### SUPPLIED MATERIAL ###

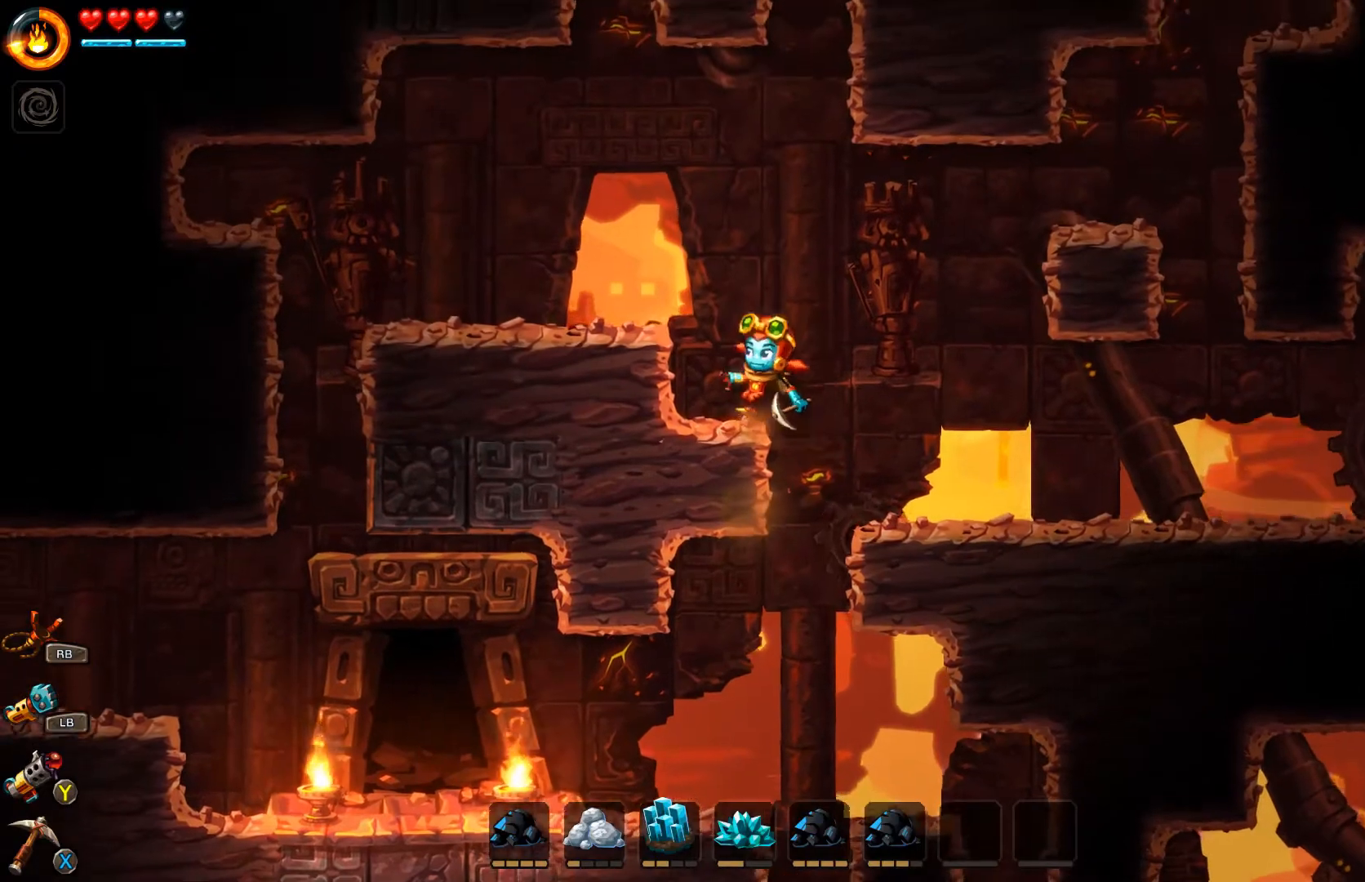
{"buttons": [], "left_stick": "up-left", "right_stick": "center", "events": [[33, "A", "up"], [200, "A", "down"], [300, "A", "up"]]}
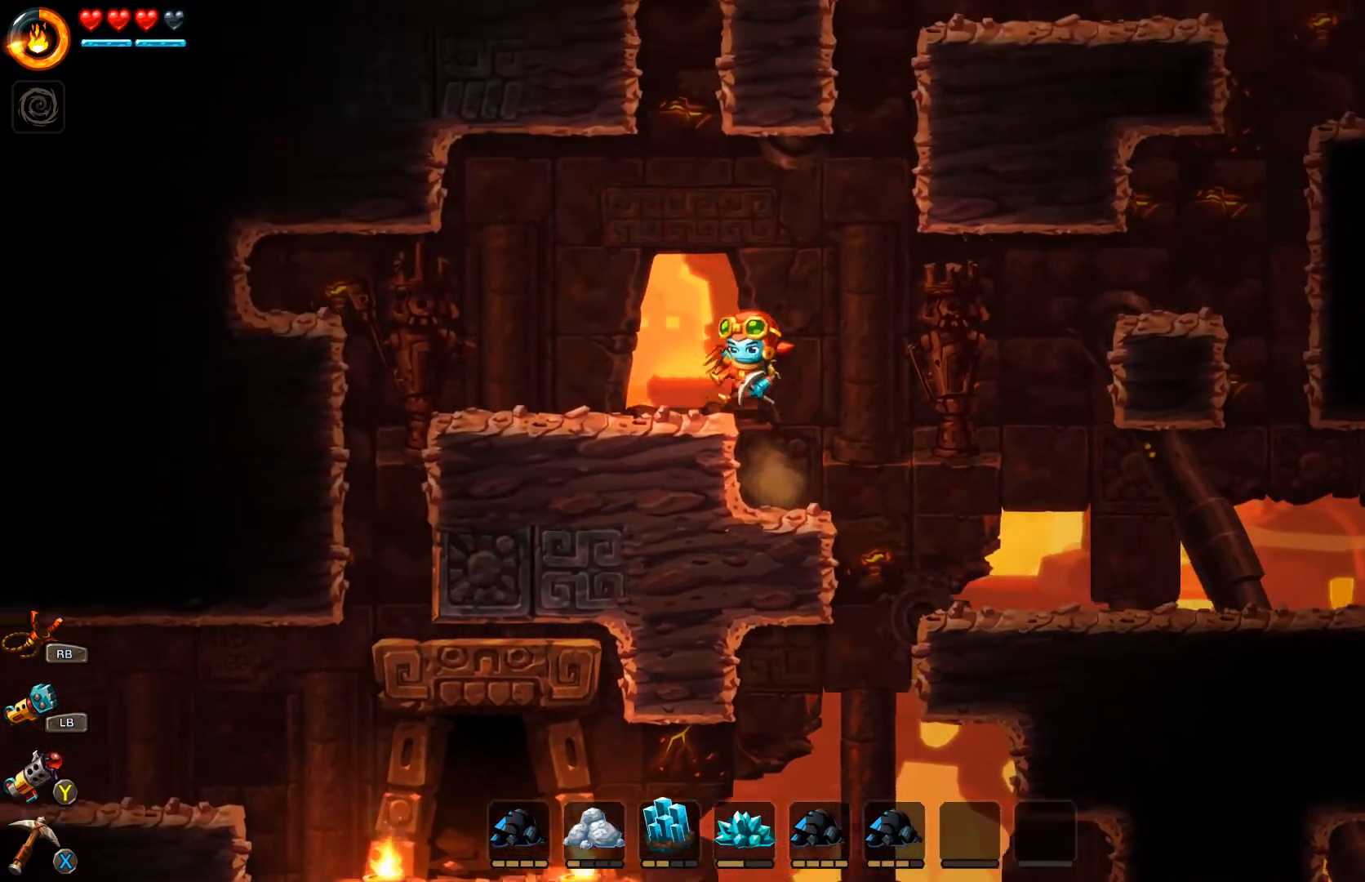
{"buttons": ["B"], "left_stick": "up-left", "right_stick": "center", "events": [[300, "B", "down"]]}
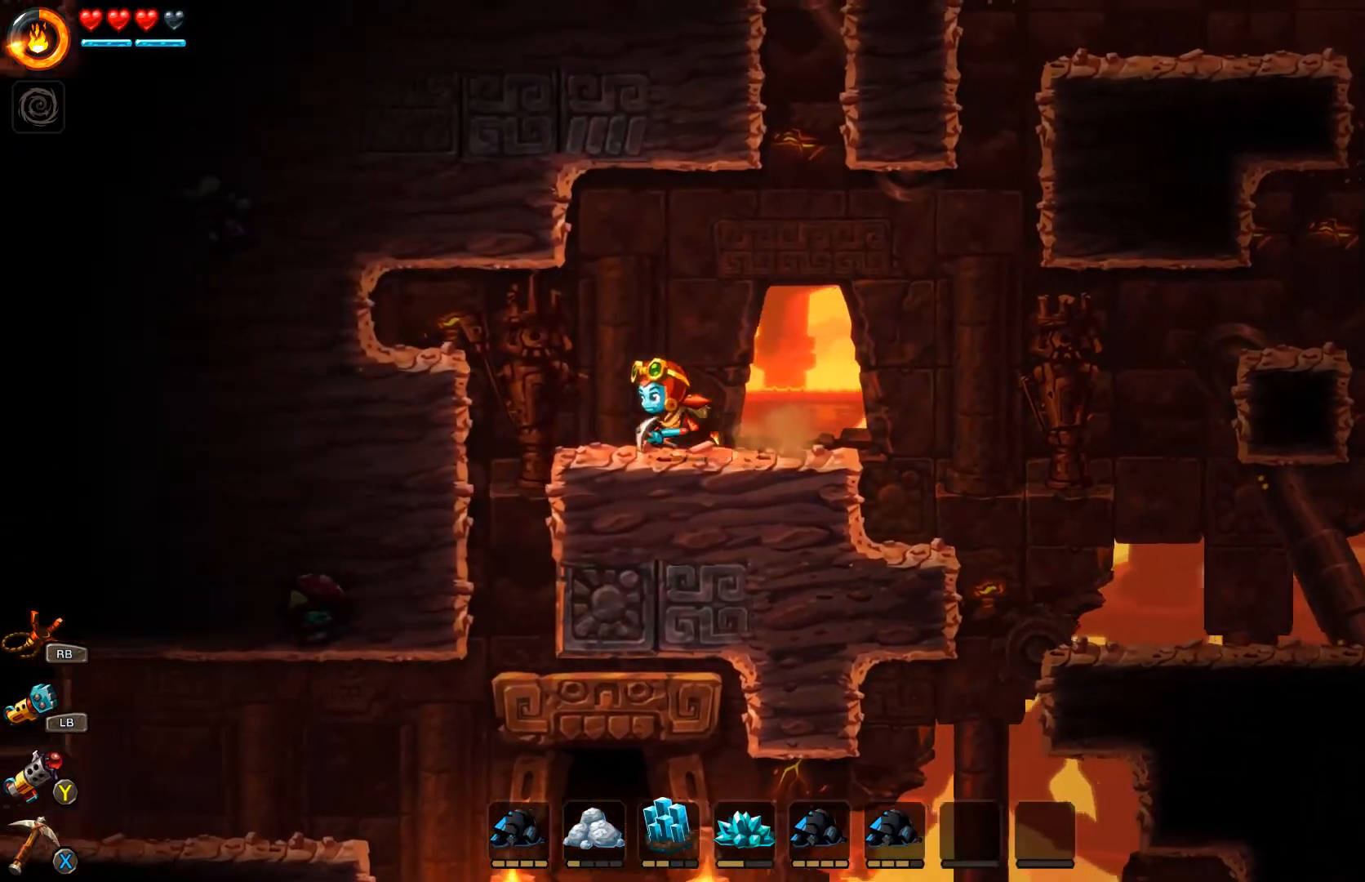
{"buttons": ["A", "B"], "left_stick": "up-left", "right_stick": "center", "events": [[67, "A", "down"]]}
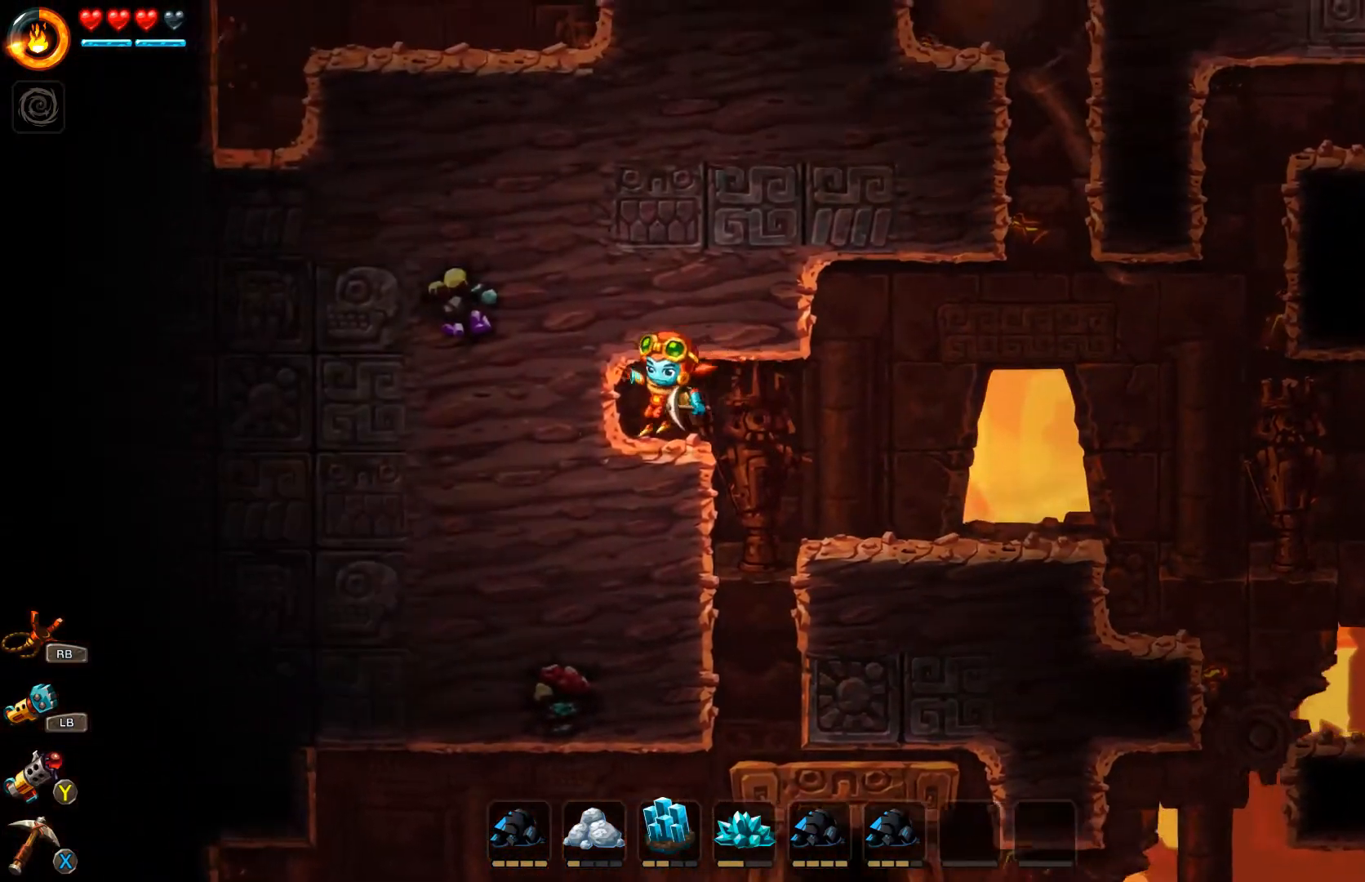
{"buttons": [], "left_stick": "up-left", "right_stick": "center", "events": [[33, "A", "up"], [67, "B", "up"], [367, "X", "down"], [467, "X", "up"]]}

###

> [EXERCISE BRIEF]: Copy everything in the listing above exactly except the pictures.

> [OUTPUT OF THE EXERCISE]:
{"buttons": [], "left_stick": "up-left", "right_stick": "center", "events": [[33, "A", "up"], [200, "A", "down"], [300, "A", "up"]]}
{"buttons": ["B"], "left_stick": "up-left", "right_stick": "center", "events": [[300, "B", "down"]]}
{"buttons": ["A", "B"], "left_stick": "up-left", "right_stick": "center", "events": [[67, "A", "down"]]}
{"buttons": [], "left_stick": "up-left", "right_stick": "center", "events": [[33, "A", "up"], [67, "B", "up"], [367, "X", "down"], [467, "X", "up"]]}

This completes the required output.